Atanarjuat, Canadá, 2001

A estranheza inicial é grande: afinal onde quer o diretor chegar com este retrato em vídeo quase documental dos costumes e do dia a dia de uma comunidade esquimó? É um início instigante porque cheio de pulos temporais, trocas de personagens, abandono de situações pela metade. Promete uma narrativa entre o lendário e o místico, passando pelo tal realismo extremo.

Infelizmente, logo depois a narrativa estabelece qual será o seu "presente" de fato, e o filme fica bem menos interessante. Principalmente porque ao invés de misterioso, torna-se uma óbvia história de vingança, com personagens e atores muito pouco interessantes.

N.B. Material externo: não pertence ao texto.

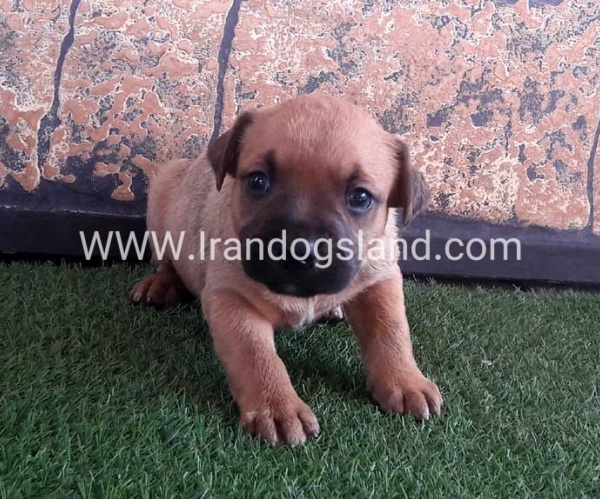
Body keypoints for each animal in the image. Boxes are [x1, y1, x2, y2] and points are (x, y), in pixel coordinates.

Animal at [131, 94, 442, 445]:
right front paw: (277, 407)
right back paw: (159, 284)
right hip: (161, 204)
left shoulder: (380, 279)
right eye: (258, 181)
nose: (298, 249)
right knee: (167, 261)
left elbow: (391, 332)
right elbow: (257, 356)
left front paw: (405, 381)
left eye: (360, 197)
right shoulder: (231, 298)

E, baseado no seu único ponto de interesse (o ambiente inóspito e os costumes pouco comuns), comete o erro crasso de se estender pelo menos um terço a mais do que devia na sua duração. O resultado final é um filme extremamente frágil, que vende o seu exotismo como principal atrativo, mas que é de fato um filme clássico hollywoodiano (ou como possam querer alguns, shakespereano) com nada mais a acrescentar a tudo que já se fez seguindo esta cartilha.